_Text section:_
_ _ _

Building on the research which Faith in Older People has undertaken Health Improvement Scotland requested an article on spiritual care which we are pleased to do. FiOP wants to ensure that there is increased knowledge and understanding amongst health and social care staff and value this will bring to the well-being of older people. This is the article which Health Improvement Scotland has published, the link is http://www.knowledge.scot.nhs.uk/sdun/our-network.aspx
Spiritual care is often seen as a difficult concept. The initial perception of many people is that it is only about religion and therefore if they do not have a faith then they do not consider it to be their business. However, this ignores the fact that faith may be of great importance to the person for whom they care, and that spiritual care has a much wider dimension to it.
Defining spiritual care is complex and many definitions are used but fundamental to all of them is ‘what gives meaning and purpose to our lives and how we express it’. In terms of current thinking this is an intrinsic element of the ‘what matters to me’ approach’. It is also important in understanding our own attitudes and values and how we bring this into the care we provide. “The expectation that we can be immersed in suffering and loss daily and not be touched by it is as unrealistic as expecting to be able to walk through water without getting wet.” (Remen, R.N(2006) Kitchen Table Wisdom, Stories that Heal).

_ _ _

_Provided material:_

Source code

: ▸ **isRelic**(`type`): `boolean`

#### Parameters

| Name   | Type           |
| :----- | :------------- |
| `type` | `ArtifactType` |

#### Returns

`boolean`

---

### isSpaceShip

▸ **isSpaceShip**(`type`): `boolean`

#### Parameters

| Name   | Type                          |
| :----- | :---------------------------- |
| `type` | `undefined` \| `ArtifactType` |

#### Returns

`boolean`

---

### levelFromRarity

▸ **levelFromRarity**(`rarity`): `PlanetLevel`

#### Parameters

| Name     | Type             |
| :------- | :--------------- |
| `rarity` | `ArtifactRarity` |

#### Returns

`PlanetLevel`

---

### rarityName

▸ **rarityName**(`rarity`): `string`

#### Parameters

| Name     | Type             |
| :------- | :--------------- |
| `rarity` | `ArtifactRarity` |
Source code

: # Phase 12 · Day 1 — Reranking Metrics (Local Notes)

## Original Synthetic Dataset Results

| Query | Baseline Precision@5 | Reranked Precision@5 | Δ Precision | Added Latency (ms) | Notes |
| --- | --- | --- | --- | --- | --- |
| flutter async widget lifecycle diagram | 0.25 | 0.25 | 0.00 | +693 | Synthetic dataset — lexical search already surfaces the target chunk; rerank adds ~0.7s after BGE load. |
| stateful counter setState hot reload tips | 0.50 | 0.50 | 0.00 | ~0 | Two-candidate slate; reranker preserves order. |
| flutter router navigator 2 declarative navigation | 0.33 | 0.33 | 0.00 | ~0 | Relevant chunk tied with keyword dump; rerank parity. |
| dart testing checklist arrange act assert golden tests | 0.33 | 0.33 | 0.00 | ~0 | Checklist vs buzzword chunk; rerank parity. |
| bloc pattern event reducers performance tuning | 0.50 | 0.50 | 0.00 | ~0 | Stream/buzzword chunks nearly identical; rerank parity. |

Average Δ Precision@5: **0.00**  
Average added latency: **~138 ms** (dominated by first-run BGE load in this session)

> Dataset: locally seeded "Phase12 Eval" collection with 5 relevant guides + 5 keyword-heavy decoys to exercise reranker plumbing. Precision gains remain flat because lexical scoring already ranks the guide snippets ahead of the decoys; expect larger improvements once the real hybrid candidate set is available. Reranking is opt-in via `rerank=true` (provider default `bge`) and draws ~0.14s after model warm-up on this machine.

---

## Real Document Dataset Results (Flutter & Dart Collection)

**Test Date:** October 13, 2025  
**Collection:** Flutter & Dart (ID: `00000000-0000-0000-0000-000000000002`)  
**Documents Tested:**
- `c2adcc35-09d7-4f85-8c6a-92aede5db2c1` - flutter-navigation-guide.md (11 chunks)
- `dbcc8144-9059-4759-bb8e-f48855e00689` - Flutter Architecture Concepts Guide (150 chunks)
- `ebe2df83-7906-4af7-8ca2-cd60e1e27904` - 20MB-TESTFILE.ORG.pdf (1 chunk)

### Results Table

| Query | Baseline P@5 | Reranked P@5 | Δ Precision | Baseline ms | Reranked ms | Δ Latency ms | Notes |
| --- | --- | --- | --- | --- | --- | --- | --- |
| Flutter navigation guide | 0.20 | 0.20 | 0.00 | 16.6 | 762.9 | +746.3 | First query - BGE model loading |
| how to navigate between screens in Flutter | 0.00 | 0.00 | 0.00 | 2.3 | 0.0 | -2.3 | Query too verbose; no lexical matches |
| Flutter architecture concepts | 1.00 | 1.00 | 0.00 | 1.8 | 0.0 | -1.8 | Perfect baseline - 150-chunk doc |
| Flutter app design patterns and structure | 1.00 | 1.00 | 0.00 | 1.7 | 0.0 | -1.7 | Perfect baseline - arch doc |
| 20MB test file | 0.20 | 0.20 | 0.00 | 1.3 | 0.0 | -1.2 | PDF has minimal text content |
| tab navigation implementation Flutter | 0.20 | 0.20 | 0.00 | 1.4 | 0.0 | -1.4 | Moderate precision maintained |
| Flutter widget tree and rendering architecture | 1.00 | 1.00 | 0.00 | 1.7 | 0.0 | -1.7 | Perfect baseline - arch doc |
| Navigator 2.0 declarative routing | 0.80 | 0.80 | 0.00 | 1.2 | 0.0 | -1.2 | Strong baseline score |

_ _ _

_What you have to do:_ Reproduce, word for word, the passage of the spiritual care text above that starts with "Defining spiritual care" and goes on through "Stories that Heal).".

_Completed task:_
Defining spiritual care is complex and many definitions are used but fundamental to all of them is ‘what gives meaning and purpose to our lives and how we express it’. In terms of current thinking this is an intrinsic element of the ‘what matters to me’ approach’. It is also important in understanding our own attitudes and values and how we bring this into the care we provide. “The expectation that we can be immersed in suffering and loss daily and not be touched by it is as unrealistic as expecting to be able to walk through water without getting wet.” (Remen, R.N(2006) Kitchen Table Wisdom, Stories that Heal).